Congress plays Dalit-Brahmin card in Uttar Pradesh
Congress plays Dalit-Brahmin card in Uttar Pradesh
Jitin Prasada, a Brahmin, is an MP from Shahjahanpur.

New Delhi: In an attempt to reclaim its support base in Uttar Pradesh, the Congress party is wooing upper castes along with Dalits. The party expects that the recent induction of 34-year-old Jitin Prasada into the central council of ministers will send a positive signal to the upper castes in the state.

Prasada, a Brahmin, is an MP from Shahjahanpur. The Congress has adopted a toned down strategy in wooing Brahmins unlike its all-out campaign spearheaded by party general secretary Rahul Gandhi among Dalits.

Three prominent leaders are, at present, at the helm of the Uttar Pradesh unit of the Congress. They include state Congress committee chief Rita Bahuguna Joshi, Congress Legislature Party leader Pramod Tiwari and Prasada.

Uttar Pradesh Congress Committee spokesperson Akhilesh Pratap Singh said, "Such decisions (having Brahmins at the helm) do benefit the party in the long run because voters from that particular caste take this into consideration (while voting)."

However, party leaders are guarded in their views on mobilizing voters along caste lines. "The Congress party does not look at any caste as a vote bank. Before taking a decision (like appointing a Brahmin as a minister), the party looks at a variety of factors like eligibility and competence," Singh told IANS.

"For 40 years after independence, maximum number of castes was with us. Then the regional parties came into being and the votes got divided into small pockets and territories," he stressed.

In a way the Congress party is replicating the Bahujan Samaj Party's (BSP) experiment of social engineering, bringing together upper castes and Dalits.

Unlike in the southern states, Brahmins play a significant role in the politics of Uttar Pradesh. They constitute around nine percent of the 113 million-strong electorate in Uttar Pradesh, unlike in states like Tamil Nadu (3 per cent), Andhra Pradesh (2 per cent) and Kerala (0.2 per cent) where they have a minuscule presence.

The Congress has been at the receiving end of the growth of the BSP with the latter encroaching into the Congress' upper caste vote-bank. The party has lost the Dalits to the BSP.

In the Himachal Pradesh assembly elections last December, the BSP cut into the Congress' Dalit vote-bank and played a spoilsport for that party.

It is in response to the attrition in the Dalit vote-bank that Rahul Gandhi has started interacting with Dalit families.
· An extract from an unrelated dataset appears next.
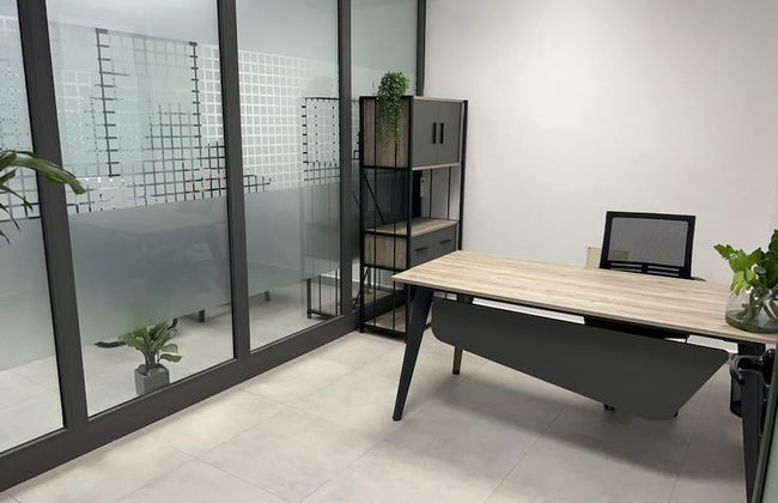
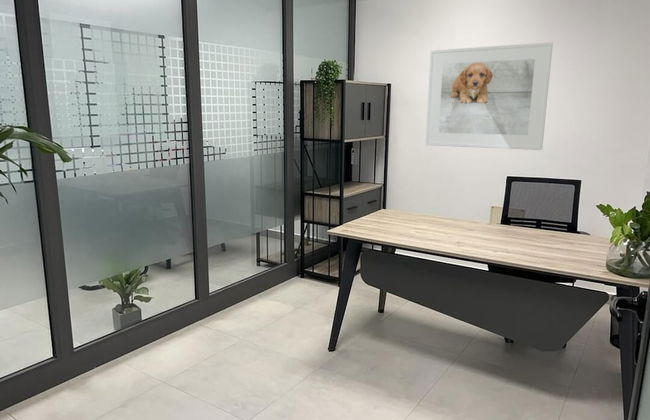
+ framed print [425,41,554,151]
He spent a night with a Dalit family in his constituency, Amethi, in January. In March he visited the aggrieved members of a Dalit family in Etawah that lost six members in a fight with bandits.

Since then Mayawati and Rahul have been at loggerheads.

But the BSP is not alarmed by the Congress' renewed focus on upper castes.

"It is too late for the Congress to win Brahmin votes. We have got their support not only in UP but other states as well," BSP Rajya Sabha MP Ambedhrajan told IANS.